[Saved data entries]

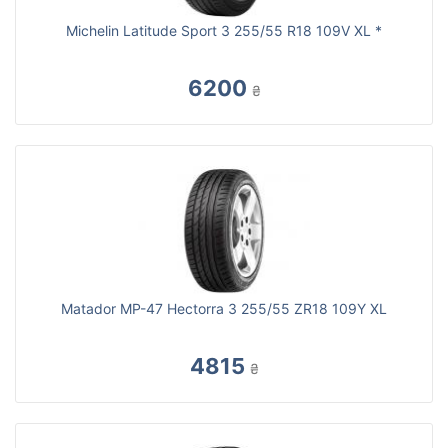
Michelin Latitude Sport 3 255/55 R18 109V XL *
6200
₴
Matador MP-47 Hectorra 3 255/55 ZR18 109Y XL
4815
₴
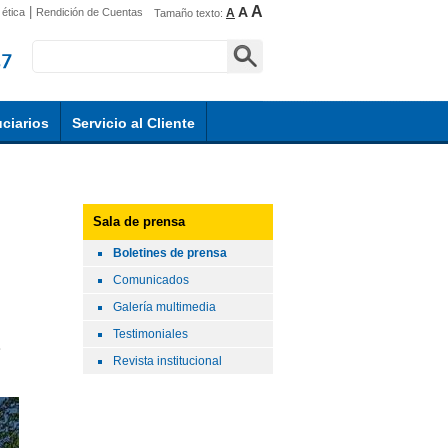
A
|
A
ética
Rendición de Cuentas
A
Tamaño texto:
ciarios
Servicio al Cliente
Sala de prensa
Boletines de prensa
Comunicados
Galería multimedia
Testimoniales
Revista institucional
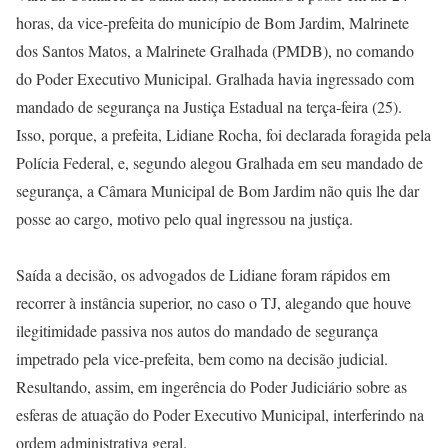
horas, da vice-prefeita do município de Bom Jardim, Malrinete
dos Santos Matos, a Malrinete Gralhada (PMDB), no comando
do Poder Executivo Municipal. Gralhada havia ingressado com
mandado de segurança na Justiça Estadual na terça-feira (25).
Isso, porque, a prefeita, Lidiane Rocha, foi declarada foragida pela
Polícia Federal, e, segundo alegou Gralhada em seu mandado de
segurança, a Câmara Municipal de Bom Jardim não quis lhe dar
posse ao cargo, motivo pelo qual ingressou na justiça.
Saída a decisão, os advogados de Lidiane foram rápidos em
recorrer à instância superior, no caso o TJ, alegando que houve
ilegitimidade passiva nos autos do mandado de segurança
impetrado pela vice-prefeita, bem como na decisão judicial.
Resultando, assim, em ingerência do Poder Judiciário sobre as
esferas de atuação do Poder Executivo Municipal, interferindo na
ordem administrativa geral.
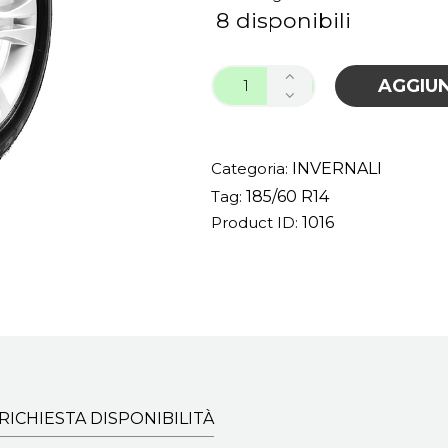
8 disponibili
AGGIUN
Categoria:
INVERNALI
Tag:
185/60 R14
Product ID:
1016
RICHIESTA DISPONIBILITÀ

### WORK TASK
Reproduce the text of all the rows above verbatim, leaving the pictures out of the output.

### EXERCISE ANSWER
Michelin Latitude Sport 3 255/55 R18 109V XL *
6200
₴
Matador MP-47 Hectorra 3 255/55 ZR18 109Y XL
4815
₴
A
|
A
ética
Rendición de Cuentas
A
Tamaño texto:
ciarios
Servicio al Cliente
Sala de prensa
Boletines de prensa
Comunicados
Galería multimedia
Testimoniales
Revista institucional
horas, da vice-prefeita do município de Bom Jardim, Malrinete
dos Santos Matos, a Malrinete Gralhada (PMDB), no comando
do Poder Executivo Municipal. Gralhada havia ingressado com
mandado de segurança na Justiça Estadual na terça-feira (25).
Isso, porque, a prefeita, Lidiane Rocha, foi declarada foragida pela
Polícia Federal, e, segundo alegou Gralhada em seu mandado de
segurança, a Câmara Municipal de Bom Jardim não quis lhe dar
posse ao cargo, motivo pelo qual ingressou na justiça.
Saída a decisão, os advogados de Lidiane foram rápidos em
recorrer à instância superior, no caso o TJ, alegando que houve
ilegitimidade passiva nos autos do mandado de segurança
impetrado pela vice-prefeita, bem como na decisão judicial.
Resultando, assim, em ingerência do Poder Judiciário sobre as
esferas de atuação do Poder Executivo Municipal, interferindo na
ordem administrativa geral.
8 disponibili
AGGIUN
Categoria:
INVERNALI
Tag:
185/60 R14
Product ID:
1016
RICHIESTA DISPONIBILITÀ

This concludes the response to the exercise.